A group of young kids were asked how to decide who to marry and here are the results which are pretty amusing.

HOW DO YOU DECIDE WHO TO MARRY?

(1) You got to find somebody who likes the same stuff. Like, if you like sports, she should like it that you like sports, and she should keep the chips and dip coming.
– Alan, age 10

(2) No person really decides before they grow up who they’re going to marry. God decides it all way before, and you get to find out later who you’re stuck with.
– Kristen, age 10

WHAT IS THE RIGHT AGE TO GET MARRIED?

(1) Twenty-three is the best age because you know the person FOREVER by then.
– Camille, age 10

(2) No age is good to get married at. You got to be a fool to get married.
– Freddie, age 6 (very wise for his age)

### [INSTRUCTIONS]
1 - Please reproduce the gauge-reading listing below line for line, leaving the pictures out of your answer.
2 - Write what comes next in the text above about children's answers on marriage, starting after its final line.

### [TASK MATERIAL]

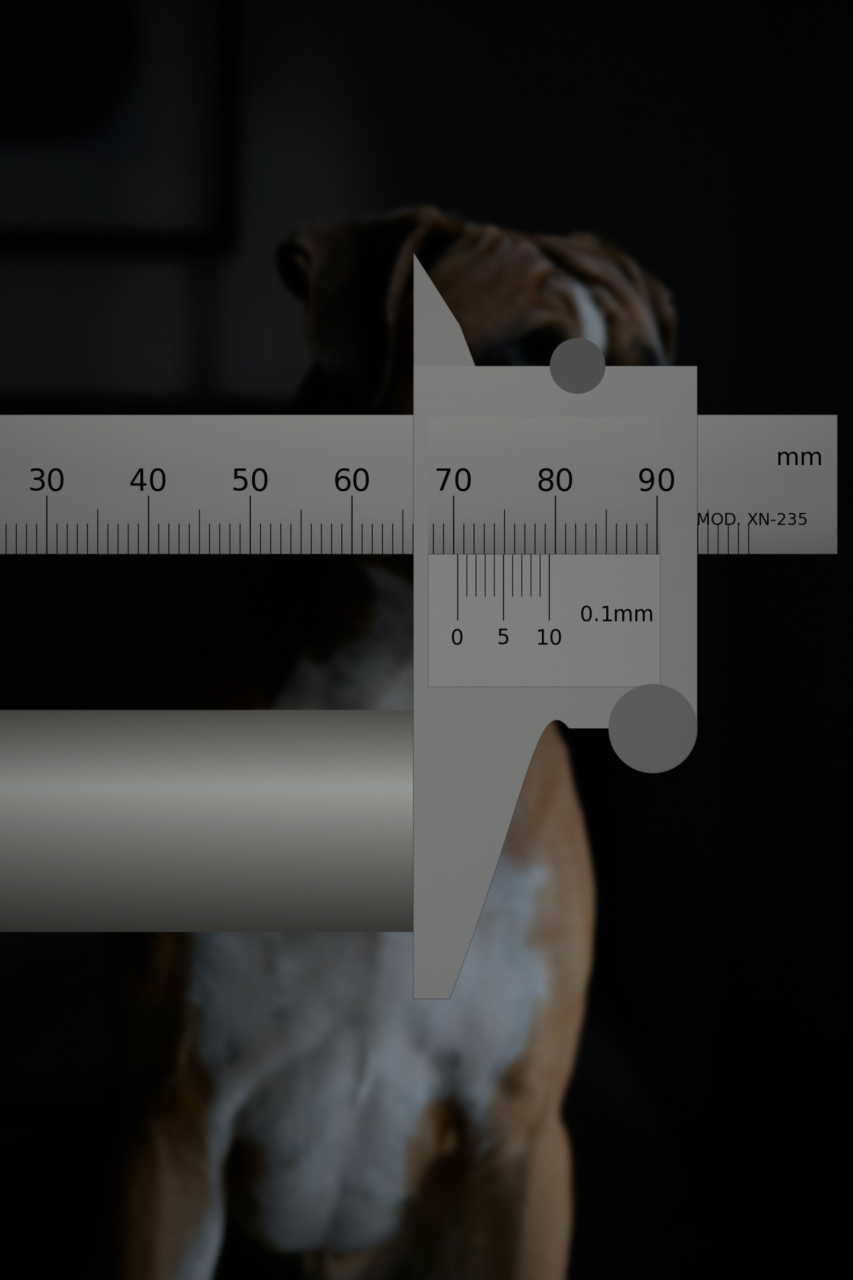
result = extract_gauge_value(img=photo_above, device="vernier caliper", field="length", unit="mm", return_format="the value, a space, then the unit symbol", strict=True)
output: 70.4 mm
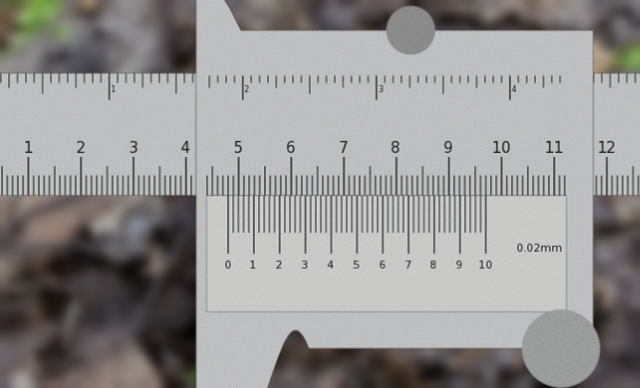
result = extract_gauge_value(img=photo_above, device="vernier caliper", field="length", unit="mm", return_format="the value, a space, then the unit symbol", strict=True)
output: 48.0 mm
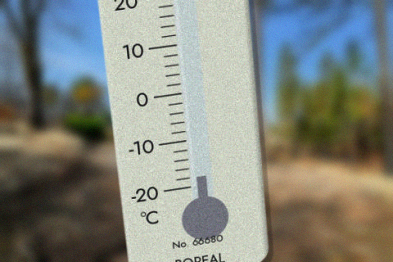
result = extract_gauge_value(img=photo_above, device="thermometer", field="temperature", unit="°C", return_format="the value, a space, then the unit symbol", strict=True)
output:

### [WRITTEN RESPONSES]
1 -
result = extract_gauge_value(img=photo_above, device="vernier caliper", field="length", unit="mm", return_format="the value, a space, then the unit symbol", strict=True)
output: 70.4 mm
result = extract_gauge_value(img=photo_above, device="vernier caliper", field="length", unit="mm", return_format="the value, a space, then the unit symbol", strict=True)
output: 48.0 mm
result = extract_gauge_value(img=photo_above, device="thermometer", field="temperature", unit="°C", return_format="the value, a space, then the unit symbol", strict=True)
output:

2 -
HOW CAN A STRANGER TELL IF TWO PEOPLE ARE MARRIED?

(1) You might have to guess, based on whether they seem to be yelling at the same kids.
– Derrick, age 8

WHAT DO YOU THINK YOUR MOM AND DAD HAVE IN COMMON?

(1) Both don’t want any more kids.
– Lori, age 8

WHAT DO MOST PEOPLE DO ON A DATE?

(1) Dates are for having fun, and people should use them to get to know each other. Even boys have something to say if you listen long enough.
– Lynnette, age 8 (isn’t she a treasure)

(2) On the first date, they just tell each other lies and that Usually gets them interested enough to go for a second date.
– Martin, age 10

WHAT WOULD YOU DO ON A FIRST DATE THAT WAS TURNING SOUR?

(1) I’d run home and play dead. The next day I would call all the newspapers and make sure they wrote about me in all the dead columns.
-Craig, age 9

WHEN IS IT OKAY TO KISS SOMEONE?

(1) When they’re rich.
– Pam, age 7

(2) The law says you have to be eighteen, so I wouldn’t want to mess with that.
– Curt, age 7

(3) The rule goes like this: If you kiss someone, then you should marry them and have kids with them. It’s the right thing to do.
– Howard, age 8

IS IT BETTER TO BE SINGLE OR MARRIED?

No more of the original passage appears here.